(Collected data)

※

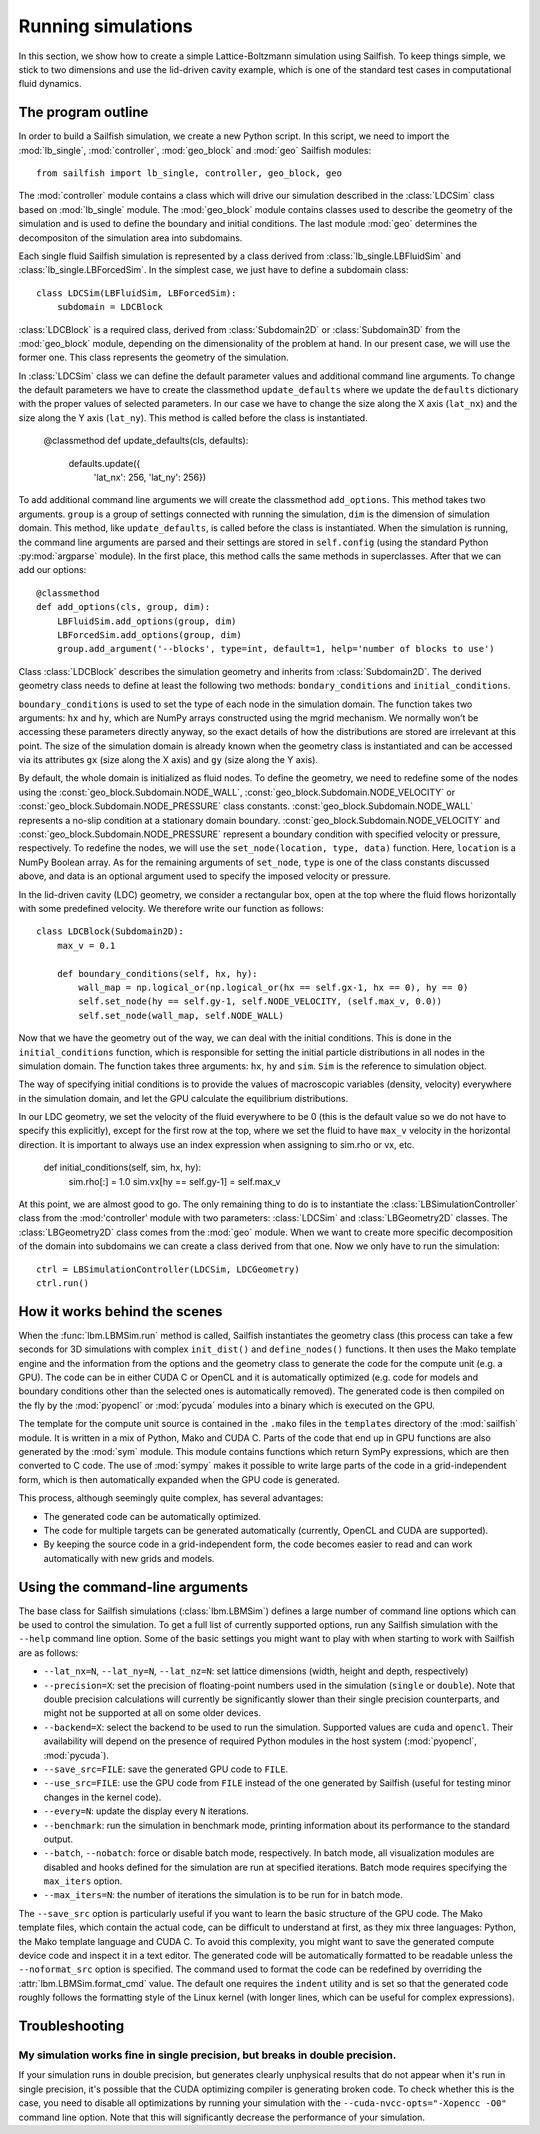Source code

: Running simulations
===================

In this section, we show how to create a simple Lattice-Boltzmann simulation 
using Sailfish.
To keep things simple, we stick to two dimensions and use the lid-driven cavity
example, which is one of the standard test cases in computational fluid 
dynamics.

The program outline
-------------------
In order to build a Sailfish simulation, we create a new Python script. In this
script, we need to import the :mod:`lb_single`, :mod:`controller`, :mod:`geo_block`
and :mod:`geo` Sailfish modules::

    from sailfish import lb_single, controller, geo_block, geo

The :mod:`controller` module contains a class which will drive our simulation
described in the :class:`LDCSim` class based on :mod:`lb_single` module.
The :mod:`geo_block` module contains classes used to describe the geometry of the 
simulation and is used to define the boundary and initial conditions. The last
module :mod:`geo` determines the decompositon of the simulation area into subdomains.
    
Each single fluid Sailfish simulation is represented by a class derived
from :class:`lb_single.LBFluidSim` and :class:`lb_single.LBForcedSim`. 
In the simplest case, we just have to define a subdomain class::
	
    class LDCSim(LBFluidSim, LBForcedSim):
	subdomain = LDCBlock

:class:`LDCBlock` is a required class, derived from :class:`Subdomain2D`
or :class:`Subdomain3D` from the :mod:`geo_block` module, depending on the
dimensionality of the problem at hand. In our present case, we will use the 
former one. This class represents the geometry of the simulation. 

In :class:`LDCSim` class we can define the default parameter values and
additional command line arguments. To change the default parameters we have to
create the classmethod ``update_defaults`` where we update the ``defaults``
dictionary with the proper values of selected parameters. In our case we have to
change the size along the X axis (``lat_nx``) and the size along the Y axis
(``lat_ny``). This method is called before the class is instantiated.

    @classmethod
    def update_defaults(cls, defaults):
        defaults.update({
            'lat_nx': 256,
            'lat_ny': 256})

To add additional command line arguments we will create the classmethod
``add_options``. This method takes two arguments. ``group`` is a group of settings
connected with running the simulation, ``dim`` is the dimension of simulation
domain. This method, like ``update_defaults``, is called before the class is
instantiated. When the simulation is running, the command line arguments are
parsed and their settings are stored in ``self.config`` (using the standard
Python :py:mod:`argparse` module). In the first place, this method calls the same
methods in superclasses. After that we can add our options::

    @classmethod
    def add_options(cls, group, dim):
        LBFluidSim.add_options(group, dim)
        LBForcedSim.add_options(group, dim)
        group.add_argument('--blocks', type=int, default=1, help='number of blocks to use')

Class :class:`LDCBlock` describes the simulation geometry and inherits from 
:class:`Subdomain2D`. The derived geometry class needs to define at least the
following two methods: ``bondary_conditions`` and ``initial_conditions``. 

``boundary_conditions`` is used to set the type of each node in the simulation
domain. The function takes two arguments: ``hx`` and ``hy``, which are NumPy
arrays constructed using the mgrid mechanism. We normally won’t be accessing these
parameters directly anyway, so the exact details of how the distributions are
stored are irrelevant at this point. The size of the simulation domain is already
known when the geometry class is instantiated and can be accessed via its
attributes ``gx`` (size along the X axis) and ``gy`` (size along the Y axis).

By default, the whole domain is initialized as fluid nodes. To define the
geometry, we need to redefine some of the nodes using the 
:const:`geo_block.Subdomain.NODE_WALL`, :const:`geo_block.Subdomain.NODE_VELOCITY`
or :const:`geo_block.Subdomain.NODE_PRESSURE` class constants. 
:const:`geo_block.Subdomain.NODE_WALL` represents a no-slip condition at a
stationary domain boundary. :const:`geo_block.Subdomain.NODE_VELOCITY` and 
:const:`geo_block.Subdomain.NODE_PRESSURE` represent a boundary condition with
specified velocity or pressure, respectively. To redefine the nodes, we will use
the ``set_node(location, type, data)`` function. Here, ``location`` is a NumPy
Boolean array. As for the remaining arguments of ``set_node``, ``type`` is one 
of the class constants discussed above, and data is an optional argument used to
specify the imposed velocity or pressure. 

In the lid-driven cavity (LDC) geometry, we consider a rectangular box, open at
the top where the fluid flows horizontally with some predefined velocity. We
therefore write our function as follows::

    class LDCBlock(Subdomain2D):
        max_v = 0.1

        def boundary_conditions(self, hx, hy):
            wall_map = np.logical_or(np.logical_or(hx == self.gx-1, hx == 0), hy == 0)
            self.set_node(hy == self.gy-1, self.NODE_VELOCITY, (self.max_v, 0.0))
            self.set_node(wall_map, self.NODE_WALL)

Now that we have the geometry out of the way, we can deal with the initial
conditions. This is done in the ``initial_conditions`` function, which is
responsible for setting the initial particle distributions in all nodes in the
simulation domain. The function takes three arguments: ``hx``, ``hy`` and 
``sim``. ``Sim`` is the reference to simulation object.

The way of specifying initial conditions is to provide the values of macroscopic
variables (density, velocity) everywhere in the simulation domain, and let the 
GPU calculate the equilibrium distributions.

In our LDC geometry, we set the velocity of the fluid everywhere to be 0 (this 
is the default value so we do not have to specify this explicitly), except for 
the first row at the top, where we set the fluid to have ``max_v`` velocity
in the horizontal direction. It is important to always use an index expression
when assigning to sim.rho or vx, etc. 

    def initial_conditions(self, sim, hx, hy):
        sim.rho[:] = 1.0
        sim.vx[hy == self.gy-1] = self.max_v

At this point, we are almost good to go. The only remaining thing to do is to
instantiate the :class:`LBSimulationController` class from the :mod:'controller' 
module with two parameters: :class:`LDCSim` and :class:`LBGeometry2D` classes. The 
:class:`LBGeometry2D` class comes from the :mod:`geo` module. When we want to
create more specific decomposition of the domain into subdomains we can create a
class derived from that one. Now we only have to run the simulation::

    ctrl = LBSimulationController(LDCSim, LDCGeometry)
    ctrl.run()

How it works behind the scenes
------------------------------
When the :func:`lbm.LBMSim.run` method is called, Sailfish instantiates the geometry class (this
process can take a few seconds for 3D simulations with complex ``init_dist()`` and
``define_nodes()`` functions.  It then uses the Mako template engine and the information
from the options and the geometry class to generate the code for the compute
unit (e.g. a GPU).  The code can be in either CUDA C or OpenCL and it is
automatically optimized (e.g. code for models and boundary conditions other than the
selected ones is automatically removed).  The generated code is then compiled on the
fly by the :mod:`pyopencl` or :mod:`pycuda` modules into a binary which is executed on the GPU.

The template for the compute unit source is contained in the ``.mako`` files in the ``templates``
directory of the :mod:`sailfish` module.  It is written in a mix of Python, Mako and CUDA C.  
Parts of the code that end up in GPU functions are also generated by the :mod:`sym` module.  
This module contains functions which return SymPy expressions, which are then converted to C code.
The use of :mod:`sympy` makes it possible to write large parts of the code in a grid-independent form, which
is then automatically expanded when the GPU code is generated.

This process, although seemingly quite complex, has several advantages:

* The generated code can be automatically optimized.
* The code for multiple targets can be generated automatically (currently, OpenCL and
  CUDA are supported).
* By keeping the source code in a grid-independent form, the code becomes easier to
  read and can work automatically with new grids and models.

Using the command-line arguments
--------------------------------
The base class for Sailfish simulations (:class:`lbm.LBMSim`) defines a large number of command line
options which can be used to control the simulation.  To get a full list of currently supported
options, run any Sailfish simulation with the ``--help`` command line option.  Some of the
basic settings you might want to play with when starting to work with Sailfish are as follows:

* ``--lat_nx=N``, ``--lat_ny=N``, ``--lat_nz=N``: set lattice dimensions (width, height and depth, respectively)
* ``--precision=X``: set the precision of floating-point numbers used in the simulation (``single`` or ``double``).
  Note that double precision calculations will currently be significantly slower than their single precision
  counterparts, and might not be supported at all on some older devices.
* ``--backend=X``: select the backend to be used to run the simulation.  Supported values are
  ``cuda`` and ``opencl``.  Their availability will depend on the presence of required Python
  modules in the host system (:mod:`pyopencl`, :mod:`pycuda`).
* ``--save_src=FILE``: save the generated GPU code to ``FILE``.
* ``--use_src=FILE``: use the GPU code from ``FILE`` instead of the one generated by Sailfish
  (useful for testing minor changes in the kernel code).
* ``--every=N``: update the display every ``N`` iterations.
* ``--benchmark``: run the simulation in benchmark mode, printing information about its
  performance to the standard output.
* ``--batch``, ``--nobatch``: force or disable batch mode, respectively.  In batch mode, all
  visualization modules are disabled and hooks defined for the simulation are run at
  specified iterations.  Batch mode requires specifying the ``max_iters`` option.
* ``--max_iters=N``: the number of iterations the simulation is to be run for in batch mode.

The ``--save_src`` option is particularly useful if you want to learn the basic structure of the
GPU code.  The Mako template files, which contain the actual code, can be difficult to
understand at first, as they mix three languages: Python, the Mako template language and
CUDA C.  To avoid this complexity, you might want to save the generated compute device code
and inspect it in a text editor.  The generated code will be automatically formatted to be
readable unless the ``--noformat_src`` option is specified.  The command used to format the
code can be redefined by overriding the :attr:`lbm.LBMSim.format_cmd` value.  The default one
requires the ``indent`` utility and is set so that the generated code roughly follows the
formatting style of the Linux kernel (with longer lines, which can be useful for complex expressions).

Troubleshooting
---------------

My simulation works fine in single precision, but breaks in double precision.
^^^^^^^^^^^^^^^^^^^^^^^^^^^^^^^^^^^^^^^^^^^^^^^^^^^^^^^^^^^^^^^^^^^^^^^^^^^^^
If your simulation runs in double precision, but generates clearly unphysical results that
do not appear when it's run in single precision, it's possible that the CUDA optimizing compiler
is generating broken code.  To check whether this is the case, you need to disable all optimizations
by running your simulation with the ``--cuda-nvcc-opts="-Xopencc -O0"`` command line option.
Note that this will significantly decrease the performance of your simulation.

※

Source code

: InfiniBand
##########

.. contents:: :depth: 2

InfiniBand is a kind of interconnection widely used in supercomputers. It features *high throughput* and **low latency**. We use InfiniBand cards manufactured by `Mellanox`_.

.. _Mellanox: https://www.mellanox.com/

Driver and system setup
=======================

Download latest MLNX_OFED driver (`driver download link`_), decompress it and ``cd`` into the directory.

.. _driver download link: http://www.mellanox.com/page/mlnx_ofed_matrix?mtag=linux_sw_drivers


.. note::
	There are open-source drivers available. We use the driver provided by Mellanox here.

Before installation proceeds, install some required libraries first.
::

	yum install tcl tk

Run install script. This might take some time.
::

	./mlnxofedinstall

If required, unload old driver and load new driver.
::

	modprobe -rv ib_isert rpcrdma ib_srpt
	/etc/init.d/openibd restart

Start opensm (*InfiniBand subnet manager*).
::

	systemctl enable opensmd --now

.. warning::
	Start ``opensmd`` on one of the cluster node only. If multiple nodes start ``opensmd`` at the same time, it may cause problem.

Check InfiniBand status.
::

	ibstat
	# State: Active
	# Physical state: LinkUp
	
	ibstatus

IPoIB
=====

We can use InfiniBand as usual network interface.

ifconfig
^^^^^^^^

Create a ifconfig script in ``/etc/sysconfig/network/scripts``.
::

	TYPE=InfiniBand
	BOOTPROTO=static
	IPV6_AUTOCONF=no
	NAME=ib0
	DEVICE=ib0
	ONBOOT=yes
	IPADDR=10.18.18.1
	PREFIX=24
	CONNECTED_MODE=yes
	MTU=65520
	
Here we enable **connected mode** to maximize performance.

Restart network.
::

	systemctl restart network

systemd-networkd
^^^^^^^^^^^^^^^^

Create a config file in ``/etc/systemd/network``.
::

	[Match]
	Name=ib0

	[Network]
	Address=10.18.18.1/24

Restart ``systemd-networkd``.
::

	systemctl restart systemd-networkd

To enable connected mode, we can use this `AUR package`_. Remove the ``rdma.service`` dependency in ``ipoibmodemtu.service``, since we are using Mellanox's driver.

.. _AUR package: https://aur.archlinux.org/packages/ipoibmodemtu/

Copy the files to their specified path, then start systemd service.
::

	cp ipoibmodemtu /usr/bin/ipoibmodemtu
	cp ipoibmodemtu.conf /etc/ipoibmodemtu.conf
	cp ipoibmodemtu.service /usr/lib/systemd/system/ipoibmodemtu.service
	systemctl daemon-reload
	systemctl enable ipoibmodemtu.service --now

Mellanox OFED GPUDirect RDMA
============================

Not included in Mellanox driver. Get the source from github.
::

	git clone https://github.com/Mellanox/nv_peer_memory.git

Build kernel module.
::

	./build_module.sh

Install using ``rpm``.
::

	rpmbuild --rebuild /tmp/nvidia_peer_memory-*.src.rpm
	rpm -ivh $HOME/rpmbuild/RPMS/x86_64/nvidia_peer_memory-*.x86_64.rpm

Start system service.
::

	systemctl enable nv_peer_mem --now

※

Set down only the lines above that fall between the line holding "To add additional" and the line holding "connected with running", inclusive, keeping each exact.

To add additional command line arguments we will create the classmethod
``add_options``. This method takes two arguments. ``group`` is a group of settings
connected with running the simulation, ``dim`` is the dimension of simulation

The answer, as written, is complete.